Le secteur bancaire affiche aujourd’hui de solides performances. L’opportunité de se repositionner s’est présentée en mars 2023, au cœur de la crise, lorsque First Citizens Bank a repris les actifs de la Silicon Valley Bank en faillite, confirmant son expertise et contribuant à stabiliser l’ensemble du secteur. Dans un contexte de taux stables, nous pensons qu’il demeure intéressant de détenir des actions de Bank of America ou de BNP Paribas. Les banques européennes restent sous-évaluées et méritent d’être conservées. En Asie, nous avons choisi KB Financial, soutenue par une politique économique en Corée du Sud proche de l’Abenomics japonaise. Nous pensons que KB Financial est la meilleure banque de Corée, forte de la position en capital la plus solide, ce qui devrait lui permettre de se hisser au premier rang du secteur en matière de retour aux actionnaires. Notre exposition au secteur financier reste ainsi largement diversifiée, titre par titre.

En ce moment le secteur du luxe semble rencontrer beaucoup de vents contraires, en raison de l’imposition des nouveaux droits de douane. Qu’en dites-vous?

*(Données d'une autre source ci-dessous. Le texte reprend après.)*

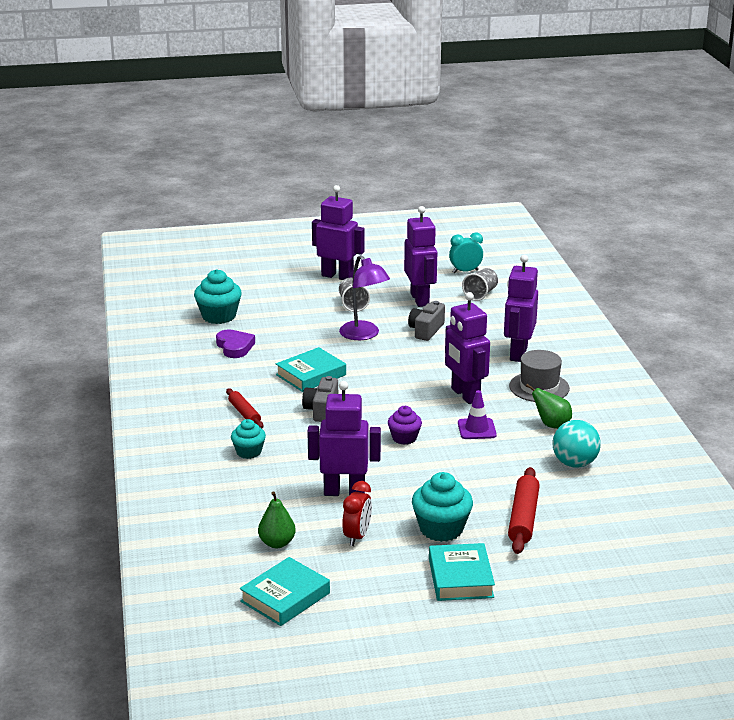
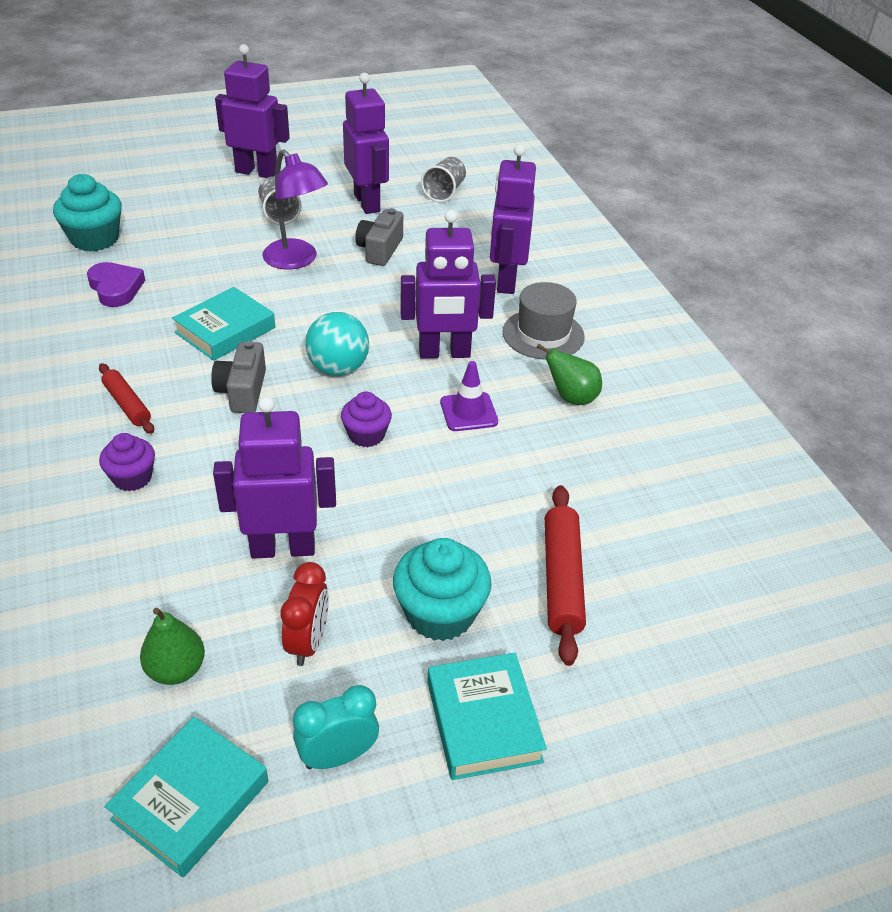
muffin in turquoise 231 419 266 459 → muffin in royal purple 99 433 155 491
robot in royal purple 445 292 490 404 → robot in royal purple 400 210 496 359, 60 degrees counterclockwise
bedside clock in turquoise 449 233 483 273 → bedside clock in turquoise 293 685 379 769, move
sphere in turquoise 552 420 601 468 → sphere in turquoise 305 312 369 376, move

La volatilité est une opportunité pour les gestionnaires axés sur la valeur. Elle offre des possibilités de renouvellement du portefeuille. Après la pandémie, le secteur du luxe a connu douze mois de boom, portés par des attentes élevées. Mais la modération de la consommation aux États-Unis, le ralentissement en Europe, la reprise timide en Chine et le déstockage ont entraîné une contraction des marges et de la croissance. En période de crainte de récession, toutefois, les entreprises de qualité deviennent bon marché, parfois trop. Aux États-Unis et en Europe, les consommateurs haut de gamme affichent encore une croissance à deux chiffres, grâce notamment au contrôle de la distribution. Cela crée des opportunités d’achat sur LVMH, longtemps jugée trop chère. Nous détenons aussi une position sur Kering, propriétaire de Gucci – dont le nouveau directeur artistique pourrait relancer la marque. Le titre reste volatil mais se négocie à un prix inférieur à LVMH. Nous investissons également dans Richemont, en raison du potentiel de Cartier, ainsi que dans BMW et Mercedes, les voitures haut de gamme redevenant très profitables.

Et vous avez acquis une position dans ASML, l’un des leaders mondiaux de l’industrie des semi-conducteurs.

ASML est un joyau de la couronne qui offre peu d’opportunités d’achat. Toutefois, le contrôle des exportations avait introduit une incertitude dans l’industrie des semi-conducteurs que nous avons exploitée. Avec sa technologie EUV dédiée aux puces de très petite taille, l’entreprise reste portée par les investissements massifs dans l’IA et les centres de données.